AIM OF THE EXERCISE = Within the data that follows, set down exactly the lines from the one containing "stool: present [224,516,281,608]" through the one containing "potted plant: present", both ends included.

STUDY MATERIAL =
◆ ◆ ◆ ◆

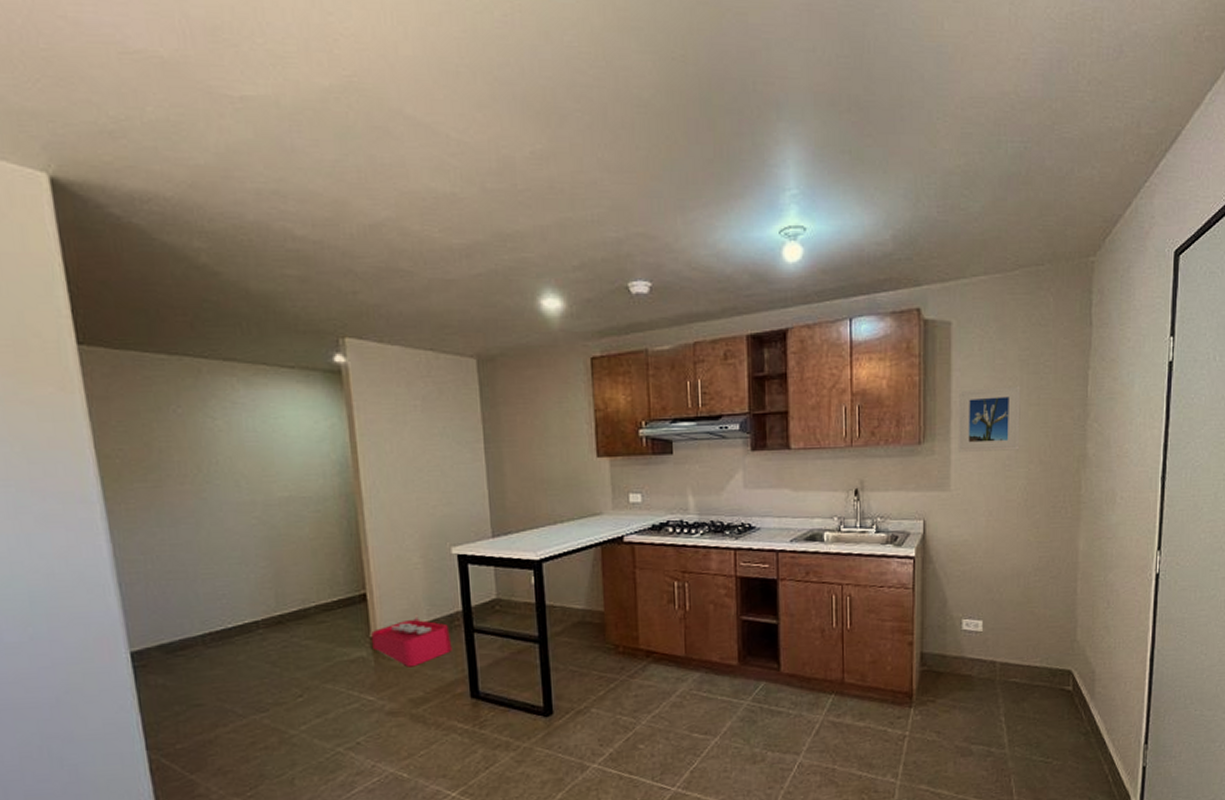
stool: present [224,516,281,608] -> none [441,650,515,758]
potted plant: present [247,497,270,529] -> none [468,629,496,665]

◆ ◆ ◆ ◆

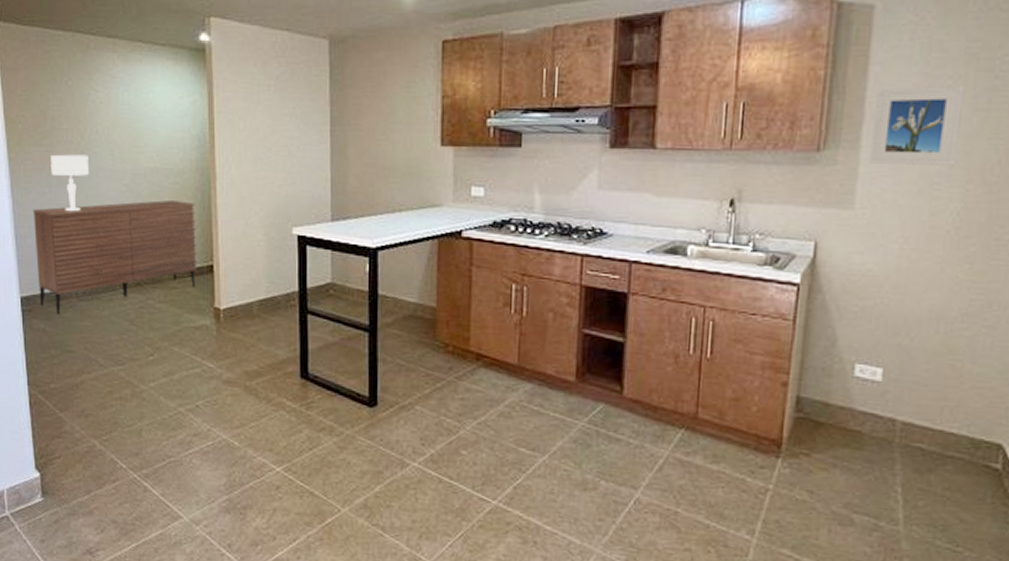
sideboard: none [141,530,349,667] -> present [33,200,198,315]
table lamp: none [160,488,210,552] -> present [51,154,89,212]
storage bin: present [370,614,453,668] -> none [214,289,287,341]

◆ ◆ ◆ ◆

REPLY TO THE TASK =
stool: present [224,516,281,608] -> none [441,650,515,758]
potted plant: present [247,497,270,529] -> none [468,629,496,665]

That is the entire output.